### What to do
Line by line, check the data for the string "speakers" and state how many lines have it, nothing more.
"""
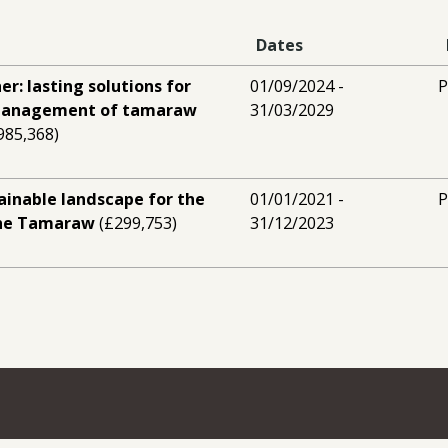
Dates
er: lasting solutions for
01/09/2024 -
P
 management of tamaraw
31/03/2029
985,368)
ainable landscape for the
01/01/2021 -
P
the Tamaraw
(£299,753)
31/12/2023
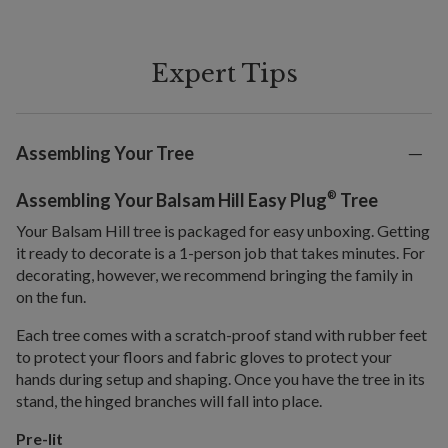
Expert Tips
Assembling Your Tree
®
Assembling Your Balsam Hill Easy Plug
Tree
Your Balsam Hill tree is packaged for easy unboxing. Getting
it ready to decorate is a 1-person job that takes minutes. For
decorating, however, we recommend bringing the family in
on the fun.
Each tree comes with a scratch-proof stand with rubber feet
to protect your floors and fabric gloves to protect your
hands during setup and shaping. Once you have the tree in its
stand, the hinged branches will fall into place.
Pre-lit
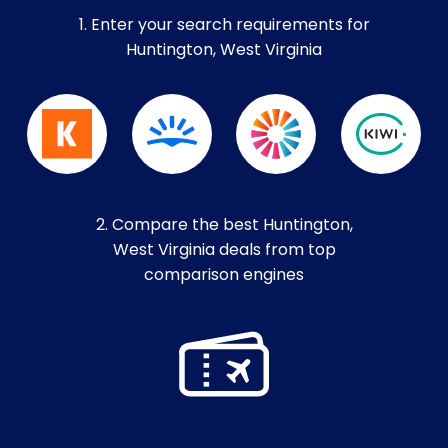
1. Enter your search requirements for
Huntington, West Virginia
2. Compare the best Huntington,
West Virginia deals from top
comparison engines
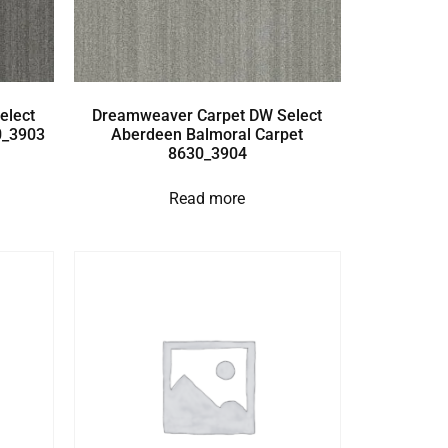
elect
Dreamweaver Carpet DW Select
0_3903
Aberdeen Balmoral Carpet
8630_3904
Read more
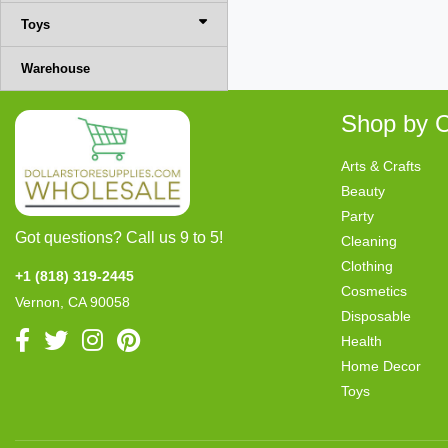
Toys
Warehouse
Shop by C
Arts & Crafts
Beauty
Party
Got questions? Call us 9 to 5!
Cleaning
Clothing
+1 (818) 319-2445
Cosmetics
Vernon, CA 90058
Disposable
Health
Home Decor
Toys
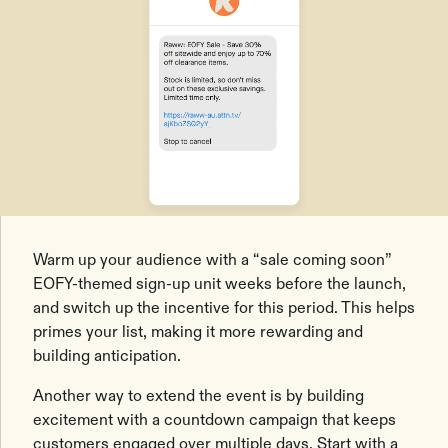
Warm up your audience with a “sale coming soon”
EOFY-themed sign-up unit weeks before the launch,
and switch up the incentive for this period. This helps
primes your list, making it more rewarding and
building anticipation.
Another way to extend the event is by building
excitement with a countdown campaign that keeps
customers engaged over multiple days. Start with a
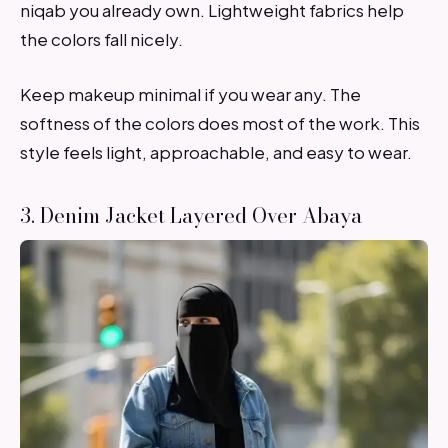
niqab you already own. Lightweight fabrics help
the colors fall nicely.
Keep makeup minimal if you wear any. The
softness of the colors does most of the work. This
style feels light, approachable, and easy to wear.
3. Denim Jacket Layered Over Abaya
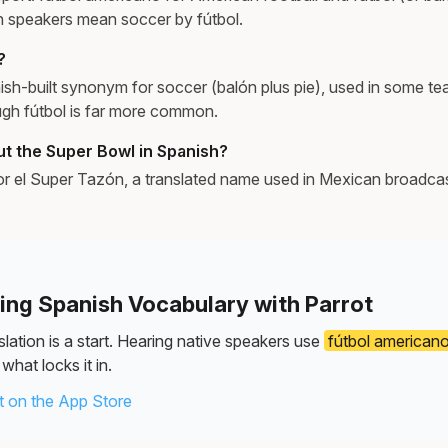
h speakers mean soccer by fútbol.
?
ish-built synonym for soccer (balón plus pie), used in some 
ough fútbol is far more common.
ut the Super Bowl in Spanish?
 or el Super Tazón, a translated name used in Mexican broadcast
ning Spanish Vocabulary with Parrot
lation is a start. Hearing native speakers use
fútbol american
what locks it in.
 on the App Store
"""
### Solved problem
2